### Problem set
[1] Which behaviors does the chain-of-thought article say were the focus of the analysis of reasoning traces?
[2] Can you write the next paragraph of the chain-of-thought article, starting after its final sentence?

[Opening Selected extract section]

Chain-of-Thought Can Backfire: When ‘Thinking’ Hurts Performance
Contrary to the common wisdom that Chain-of-Thought (CoT) prompting improves reasoning, we found it systematically degraded performance on some of our complex classification tasks. This aligns with recent evidence suggesting CoT can hamper tasks where the decision boundary is narrow or the answer format is strict, as the additional reasoning tokens can introduce “distraction” or bleed into the final predicted label. However, the explicit step-by-step rationale gives crucial insight into why a model failed. To gain a deeper understanding, we analyzed 200 reasoning traces from four different models, focusing on the following behaviours:
- Error Detection: Recognizing individual, raw errors in speech. This is an observation step. For instance, identifying that a child said “tai” for “kai” and “dow” for “cow” involves detecting two specific sound substitutions.
- Rule Following: Applying a broader clinical or taxonomical rule to the detected errors to reach a conclusion. This is an inference step. Using the same example, the model would apply the rule that a consistent pattern of substituting back-of-the-mouth sounds (/k/) for front-of-the-mouth sounds (/t/, /d/) indicates a phonological disorder.
- Subgoal Setting: breaking down a complex problem into manageable steps (e.g., ``To solve this, we first need to…’’).
Our analysis revealed key differences in how effectively the models reasoned. For example, GPT-4o frequently attempted to follow rules and detect errors, but its application of these strategies was often flawed, leading to an incorrect final answer in the majority of cases. This “high rate of flawed application” likely explains its drop in performance with CoT. Conversely, Gemini 2.0 Flash’s performance improved, correlating with more reliable reasoning; its application of “Rule Following” was correct in 50% of instances, compared to just 39.5% for GPT-4o. This suggests that for these specialized SLP tasks, CoT only helps when the model can reliably apply reasoning strategies within a well-defined problem space.

[Closing Selected extract section]
[Opening Input data section]

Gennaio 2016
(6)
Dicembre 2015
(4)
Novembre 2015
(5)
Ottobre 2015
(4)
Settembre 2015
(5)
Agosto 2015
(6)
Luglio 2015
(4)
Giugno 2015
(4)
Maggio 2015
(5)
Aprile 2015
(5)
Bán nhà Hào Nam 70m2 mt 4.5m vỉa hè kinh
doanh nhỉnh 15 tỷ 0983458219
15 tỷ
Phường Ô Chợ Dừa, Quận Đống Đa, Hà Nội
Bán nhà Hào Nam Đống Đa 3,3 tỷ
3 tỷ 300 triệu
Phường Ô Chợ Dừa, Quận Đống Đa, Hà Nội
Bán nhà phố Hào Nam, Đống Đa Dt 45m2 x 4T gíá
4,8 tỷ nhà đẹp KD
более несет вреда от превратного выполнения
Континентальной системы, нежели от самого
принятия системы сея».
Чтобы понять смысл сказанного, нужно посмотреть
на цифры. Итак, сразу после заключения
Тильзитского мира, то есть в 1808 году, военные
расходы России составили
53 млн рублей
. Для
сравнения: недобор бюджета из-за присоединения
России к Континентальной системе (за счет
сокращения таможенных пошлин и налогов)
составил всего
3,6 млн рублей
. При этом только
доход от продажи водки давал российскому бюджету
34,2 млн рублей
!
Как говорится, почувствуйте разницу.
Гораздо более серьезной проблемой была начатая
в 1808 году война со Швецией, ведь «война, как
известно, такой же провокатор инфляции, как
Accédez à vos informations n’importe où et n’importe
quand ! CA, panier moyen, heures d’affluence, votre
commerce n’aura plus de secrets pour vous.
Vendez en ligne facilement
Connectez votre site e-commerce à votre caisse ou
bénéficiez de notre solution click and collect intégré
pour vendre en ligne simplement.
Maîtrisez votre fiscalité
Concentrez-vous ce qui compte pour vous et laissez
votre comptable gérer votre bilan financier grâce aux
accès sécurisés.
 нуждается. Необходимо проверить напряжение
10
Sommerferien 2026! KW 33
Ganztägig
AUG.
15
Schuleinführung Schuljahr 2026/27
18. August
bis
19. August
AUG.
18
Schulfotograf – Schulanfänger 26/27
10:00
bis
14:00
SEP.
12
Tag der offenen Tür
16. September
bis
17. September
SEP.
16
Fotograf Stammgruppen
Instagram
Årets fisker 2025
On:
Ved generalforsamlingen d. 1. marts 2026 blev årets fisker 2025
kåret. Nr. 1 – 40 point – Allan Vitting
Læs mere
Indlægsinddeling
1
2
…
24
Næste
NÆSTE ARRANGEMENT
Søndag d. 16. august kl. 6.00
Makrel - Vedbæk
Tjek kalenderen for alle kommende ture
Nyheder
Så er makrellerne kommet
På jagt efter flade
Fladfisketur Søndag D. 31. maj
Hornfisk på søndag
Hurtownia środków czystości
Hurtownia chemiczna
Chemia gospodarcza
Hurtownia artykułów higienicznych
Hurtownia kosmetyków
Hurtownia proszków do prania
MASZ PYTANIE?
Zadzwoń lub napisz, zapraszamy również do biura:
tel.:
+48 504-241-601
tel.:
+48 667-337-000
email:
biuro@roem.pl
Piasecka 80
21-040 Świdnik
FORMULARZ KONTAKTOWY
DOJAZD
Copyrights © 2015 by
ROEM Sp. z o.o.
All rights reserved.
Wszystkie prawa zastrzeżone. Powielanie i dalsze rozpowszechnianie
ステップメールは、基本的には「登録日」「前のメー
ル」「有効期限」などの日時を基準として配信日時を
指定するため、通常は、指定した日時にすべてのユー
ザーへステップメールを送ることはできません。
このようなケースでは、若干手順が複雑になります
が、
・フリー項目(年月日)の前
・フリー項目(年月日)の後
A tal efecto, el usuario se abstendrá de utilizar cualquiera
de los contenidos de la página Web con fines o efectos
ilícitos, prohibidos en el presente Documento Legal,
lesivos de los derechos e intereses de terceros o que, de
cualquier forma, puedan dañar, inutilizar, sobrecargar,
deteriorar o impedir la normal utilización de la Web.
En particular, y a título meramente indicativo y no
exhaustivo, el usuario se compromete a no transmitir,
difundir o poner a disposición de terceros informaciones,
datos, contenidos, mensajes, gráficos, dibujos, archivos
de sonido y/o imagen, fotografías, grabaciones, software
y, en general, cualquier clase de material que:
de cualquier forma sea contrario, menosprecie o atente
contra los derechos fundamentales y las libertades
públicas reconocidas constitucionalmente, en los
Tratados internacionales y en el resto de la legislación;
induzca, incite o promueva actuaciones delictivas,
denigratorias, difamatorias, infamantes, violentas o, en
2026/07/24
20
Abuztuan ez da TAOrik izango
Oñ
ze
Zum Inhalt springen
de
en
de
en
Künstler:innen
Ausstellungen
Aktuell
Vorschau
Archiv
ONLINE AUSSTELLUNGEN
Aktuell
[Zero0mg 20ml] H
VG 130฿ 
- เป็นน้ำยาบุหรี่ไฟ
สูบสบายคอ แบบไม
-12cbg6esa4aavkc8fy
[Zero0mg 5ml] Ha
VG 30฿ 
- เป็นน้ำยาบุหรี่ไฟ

[Closing Input data section]

### Responses by task
[1] Error Detection, Rule Following, Subgoal Setting

[2]
Conclusion: Where Do We Go From Here?
Our work is the first major benchmark for AI in pediatric speech pathology, and our findings are a mix of good news and bad news.
The bad news is that today’s off-the-shelf AI models are not ready or reliable enough to be used in a clinic. We also found that popular AI tricks don’t always work in this specialized medical field, and we uncovered serious biases related to gender and language that must be fixed. But the good news is that we have a path forward. We showed that smart, targeted finetuning—like our marked ASR method—can dramatically improve performance.
This research is a crucial first step. The goal is not to replace clinicians but to develop ethical, reliable, and clinically valuable tools that can augment their capabilities. Future research should prioritize the expansion of this framework to include more low-resource and tonal languages, the development of privacy-preserving fine-tuning methods suitable for sensitive pediatric data, and the creation of AI-generated explanations that are clinically faithful and genuinely useful to SLPs. By pursuing this trajectory, we can work toward bridging the significant gap in care and providing timely support to the millions of children who require it.